Records from a data source
──────────
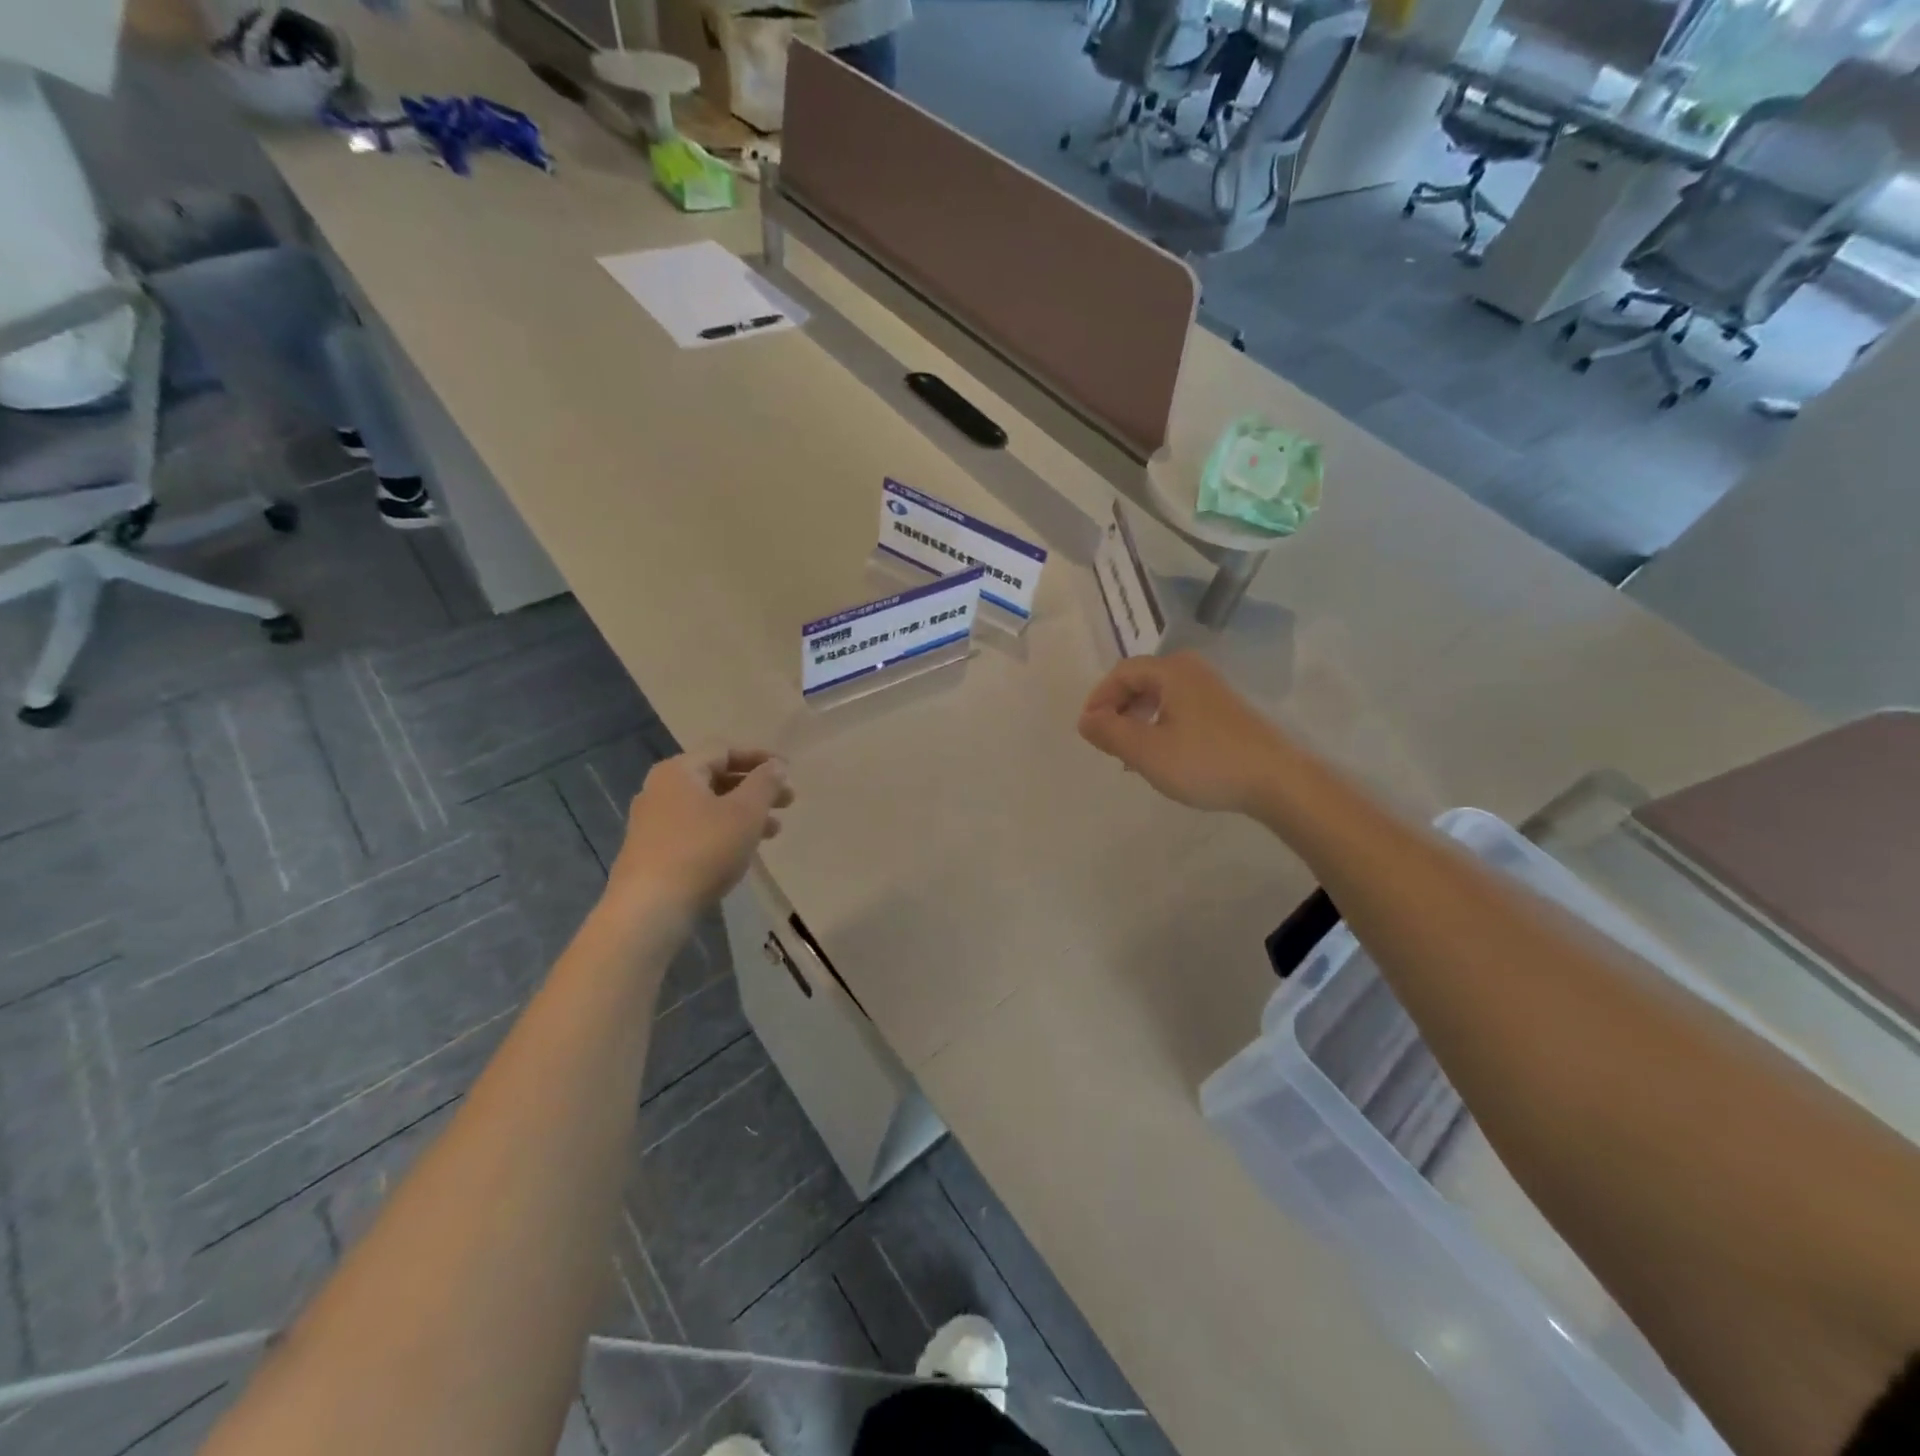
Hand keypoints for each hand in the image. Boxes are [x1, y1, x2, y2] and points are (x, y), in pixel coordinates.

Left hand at [608, 748, 793, 917]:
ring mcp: (652, 822)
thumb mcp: (746, 812)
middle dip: (755, 789)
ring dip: (743, 813)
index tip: (788, 772)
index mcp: (679, 770)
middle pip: (716, 778)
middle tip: (788, 802)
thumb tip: (776, 766)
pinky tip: (742, 851)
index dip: (760, 758)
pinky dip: (723, 831)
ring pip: (708, 807)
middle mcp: (660, 789)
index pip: (725, 751)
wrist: (651, 907)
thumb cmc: (704, 849)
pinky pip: (696, 829)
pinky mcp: (652, 851)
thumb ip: (765, 783)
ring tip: (774, 831)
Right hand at [1078, 653, 1291, 814]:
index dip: (1098, 699)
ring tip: (1130, 754)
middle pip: (1141, 681)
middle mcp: (1192, 671)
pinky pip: (1179, 709)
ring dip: (1138, 721)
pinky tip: (1161, 756)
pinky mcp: (1226, 712)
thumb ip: (1109, 732)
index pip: (1121, 673)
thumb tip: (1085, 720)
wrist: (1277, 781)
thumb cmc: (1205, 761)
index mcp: (1171, 671)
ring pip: (1161, 697)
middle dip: (1118, 710)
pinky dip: (1160, 726)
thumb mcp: (1146, 751)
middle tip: (1107, 742)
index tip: (1088, 730)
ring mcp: (1212, 691)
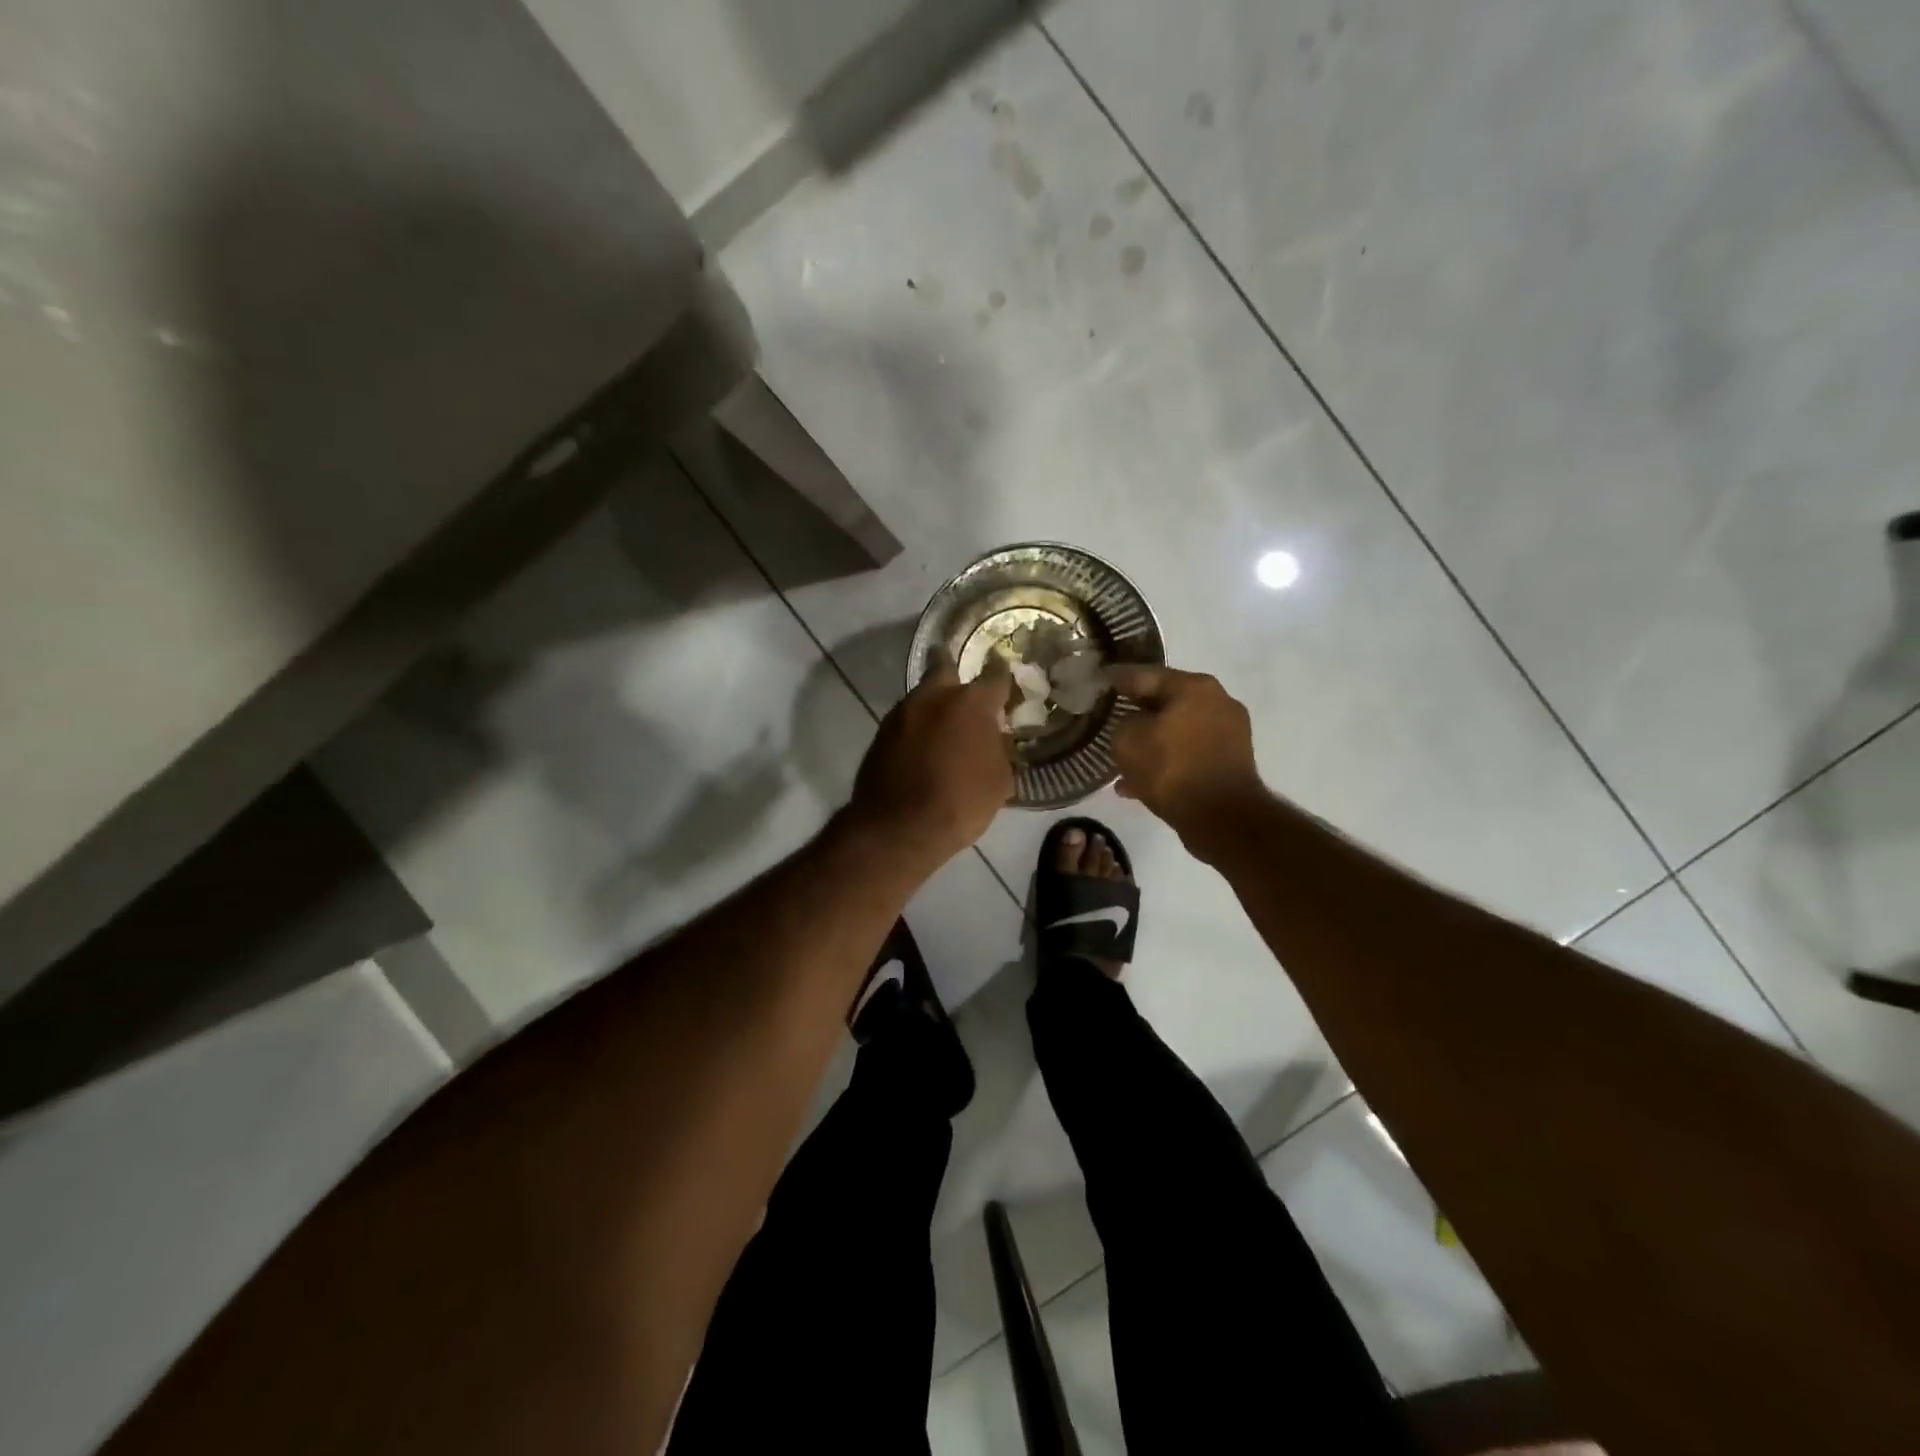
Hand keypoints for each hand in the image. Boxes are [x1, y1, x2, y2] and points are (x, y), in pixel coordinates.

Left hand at [846, 649, 1013, 871]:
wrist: (898, 829)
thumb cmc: (961, 804)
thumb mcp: (999, 781)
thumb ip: (999, 749)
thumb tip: (994, 739)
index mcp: (971, 703)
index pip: (996, 675)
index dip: (1004, 678)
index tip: (1007, 687)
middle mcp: (934, 696)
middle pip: (945, 666)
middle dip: (956, 672)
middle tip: (966, 692)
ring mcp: (902, 712)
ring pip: (922, 695)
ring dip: (934, 705)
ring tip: (944, 727)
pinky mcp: (881, 732)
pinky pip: (906, 720)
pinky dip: (917, 727)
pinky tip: (923, 747)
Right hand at [1106, 666, 1263, 848]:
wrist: (1222, 818)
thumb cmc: (1172, 769)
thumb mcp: (1127, 741)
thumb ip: (1122, 723)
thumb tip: (1131, 726)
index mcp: (1194, 686)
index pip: (1145, 674)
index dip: (1117, 678)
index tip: (1099, 679)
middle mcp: (1217, 701)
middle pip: (1165, 702)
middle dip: (1137, 712)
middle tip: (1110, 717)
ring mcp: (1229, 733)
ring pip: (1177, 731)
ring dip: (1151, 742)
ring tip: (1122, 759)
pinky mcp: (1231, 762)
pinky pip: (1188, 754)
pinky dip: (1166, 763)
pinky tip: (1137, 784)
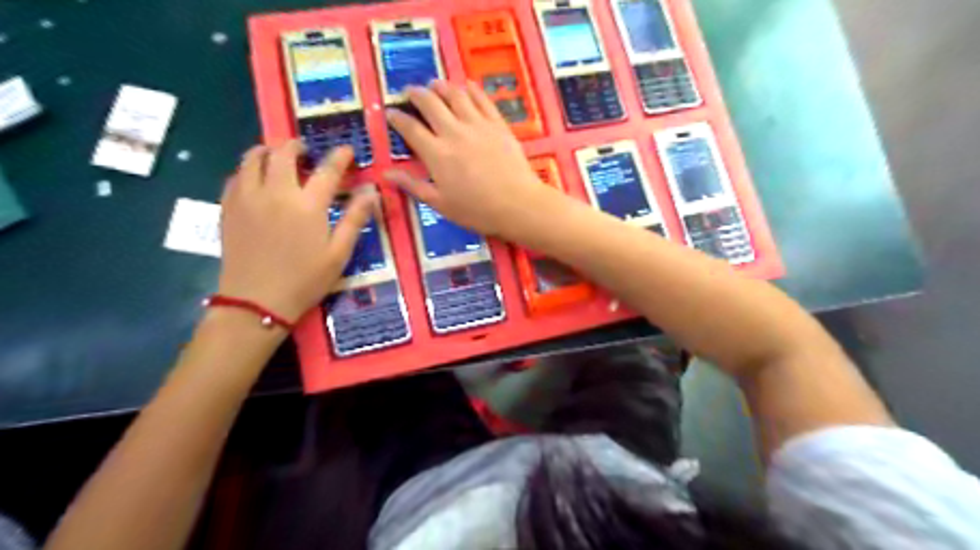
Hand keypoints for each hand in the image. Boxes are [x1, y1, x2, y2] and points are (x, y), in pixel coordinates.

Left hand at [218, 142, 375, 321]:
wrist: (257, 302)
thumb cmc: (305, 280)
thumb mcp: (339, 253)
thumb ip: (354, 219)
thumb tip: (372, 192)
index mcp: (307, 205)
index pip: (327, 170)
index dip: (339, 156)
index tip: (347, 150)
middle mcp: (275, 192)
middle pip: (283, 153)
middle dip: (297, 145)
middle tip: (306, 151)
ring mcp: (247, 197)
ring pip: (252, 158)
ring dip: (268, 151)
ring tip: (278, 157)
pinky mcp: (228, 207)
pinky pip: (236, 175)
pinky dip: (249, 168)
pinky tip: (257, 179)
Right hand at [382, 80, 554, 238]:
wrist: (517, 204)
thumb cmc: (477, 210)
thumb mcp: (440, 203)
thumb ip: (413, 185)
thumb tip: (386, 174)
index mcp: (436, 154)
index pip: (410, 128)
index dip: (397, 118)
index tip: (390, 112)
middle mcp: (453, 132)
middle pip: (430, 104)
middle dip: (416, 94)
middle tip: (409, 91)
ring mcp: (477, 125)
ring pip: (455, 95)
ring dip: (441, 86)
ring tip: (434, 84)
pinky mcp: (497, 124)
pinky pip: (482, 99)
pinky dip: (471, 89)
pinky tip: (466, 85)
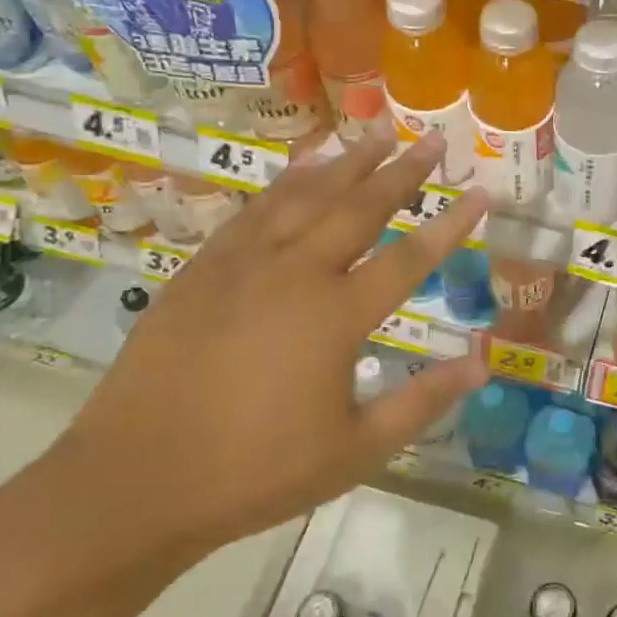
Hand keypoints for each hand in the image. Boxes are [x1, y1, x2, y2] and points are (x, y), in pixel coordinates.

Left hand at [57, 129, 489, 556]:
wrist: (134, 482)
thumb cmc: (256, 471)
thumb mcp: (356, 451)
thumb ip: (422, 402)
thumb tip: (482, 365)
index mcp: (337, 316)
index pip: (411, 258)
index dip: (452, 224)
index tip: (480, 191)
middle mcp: (295, 273)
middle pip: (359, 207)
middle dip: (401, 170)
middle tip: (430, 138)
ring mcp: (243, 265)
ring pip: (304, 196)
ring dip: (345, 163)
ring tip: (374, 134)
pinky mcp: (202, 269)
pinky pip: (254, 211)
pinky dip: (285, 183)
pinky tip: (299, 169)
──────────
#### [WHAT NEEDS TO BE DONE]
Return the data verbatim, leaving out the pictures it holds.

#### [RESPONSE BOX]
Hand keypoints for each hand in the image. Boxes are [x1, y1, x2, y2] and points are (x, y), in pixel coordinates.

Left hand at [608, 748, 793, 917]:
ring mcp: (652, 822)
thumb mcp: (746, 812)
middle dip: (755, 789)
ring dip: (743, 813)
index tip: (788, 772)
index mcp: (679, 770)
middle pip: (716, 778)
middle tip: (788, 802)
thumb tip: (776, 766)
pinky tip: (742, 851)
index dip: (760, 758)
pinky dip: (723, 831)
ring pip: (708, 807)
middle mcp: (660, 789)
index pip: (725, 751)
wrist: (651, 907)
thumb cmc: (704, 849)
pinky pip: (696, 829)
pinky mcp: (652, 851)
thumb ip: (765, 783)
ring tip: (774, 831)
Right hand at [1078, 653, 1291, 814]:
index dip: (1098, 699)
ring tip: (1130, 754)
middle pip: (1141, 681)
middle mcp: (1192, 671)
pinky pip: (1179, 709)
ring dip: (1138, 721)
pinky tip: (1161, 756)
pinky mcp: (1226, 712)
thumb ip: (1109, 732)
index pip: (1121, 673)
thumb tip: (1085, 720)
wrist: (1277, 781)
thumb cmc: (1205, 761)
index mcp: (1171, 671)
ring pip: (1161, 697)
middle dip: (1118, 710)
pinky dip: (1160, 726)
thumb mcp: (1146, 751)
middle tip: (1107, 742)
index tip: (1088, 730)
ring mcp: (1212, 691)
Hand keypoints for each hand in the image. Boxes are [x1, y1, x2, y2] and points are (x, y), in pixel coordinates.

Left hand at [846, 649, 1013, 871]:
wrist: (898, 829)
thumb cmc: (961, 804)
thumb mcp: (999, 781)
thumb ip: (999, 749)
thumb tip: (994, 739)
index mcp: (971, 703)
index pip: (996, 675)
index dip: (1004, 678)
index tip: (1007, 687)
middle mcp: (934, 696)
middle pip: (945, 666)
middle dip: (956, 672)
middle tip: (966, 692)
ring mcp: (902, 712)
ring pip: (922, 695)
ring dip: (934, 705)
ring tip: (944, 727)
pinky mcp: (881, 732)
pinky pip: (906, 720)
pinky dip: (917, 727)
pinky tip: (923, 747)
Right hand at [1106, 666, 1263, 848]:
wrist: (1222, 818)
thumb cmc: (1172, 769)
thumb mcp: (1127, 741)
thumb ip: (1122, 723)
thumb tip: (1131, 726)
index mcp: (1194, 686)
index pip: (1145, 674)
index dip: (1117, 678)
index tip: (1099, 679)
middle mcp: (1217, 701)
middle pip: (1165, 702)
middle dip: (1137, 712)
middle tip: (1110, 717)
ring mcp: (1229, 733)
ring pip: (1177, 731)
ring dip: (1151, 742)
ring tip: (1122, 759)
pinky mcp: (1231, 762)
pinky pip: (1188, 754)
pinky dip: (1166, 763)
pinky tip: (1137, 784)
Hand keypoints for each hand in the image. Boxes are [x1, y1, x2, y2] and points are (x, y), in pixel coordinates.

Left hand at [218, 142, 375, 321]:
wrist: (257, 302)
thumb cmc: (305, 280)
thumb mcp: (339, 253)
thumb ip: (354, 219)
thumb tip: (372, 192)
index mcp: (307, 205)
index pip: (327, 170)
index dip: (339, 156)
index tip: (347, 150)
middle mcp: (275, 192)
middle pip: (283, 153)
middle dip: (297, 145)
middle tip: (306, 151)
ring mcp: (247, 197)
ring pip: (252, 158)
ring dip: (268, 151)
ring tip: (278, 157)
pinky mcp: (228, 207)
pinky pip: (236, 175)
pinky dip: (249, 168)
pinky tip: (257, 179)
Right hand at [382, 80, 554, 238]:
wrist: (517, 204)
thumb cmc: (477, 210)
thumb mcp: (440, 203)
thumb ip: (413, 185)
thumb tip: (386, 174)
index mcp: (436, 154)
index pip: (410, 128)
index dip: (397, 118)
index tip: (390, 112)
middle mcp: (453, 132)
middle pip: (430, 104)
middle dip: (416, 94)
middle tip: (409, 91)
ring mcp: (477, 125)
ring pip: (455, 95)
ring dip: (441, 86)
ring tip: (434, 84)
pinky mcp: (497, 124)
pinky pip: (482, 99)
pinky dip: (471, 89)
pinky tip: (466, 85)
Hand keypoints for each hand in the image. Boxes are [x1, y1, x2, y2] and points are (x, y), in pixel coordinates.

Left hand at [57, 129, 489, 556]:
wrist: (134, 482)
thumb cmc: (256, 471)
thumb mcp: (356, 451)
thumb ip: (422, 402)
thumb tip: (482, 365)
index mcp: (337, 316)
index pip: (411, 258)
index dip: (452, 224)
index tip: (480, 191)
middle mcp: (295, 273)
middle pip: (359, 207)
middle dip: (401, 170)
middle tip: (430, 138)
ring mcp: (243, 265)
ring pip: (304, 196)
ring dip: (345, 163)
ring tip: (374, 134)
pinky mcp: (202, 269)
pinky pip: (254, 211)
pinky dip: (285, 183)
pinky tip: (299, 169)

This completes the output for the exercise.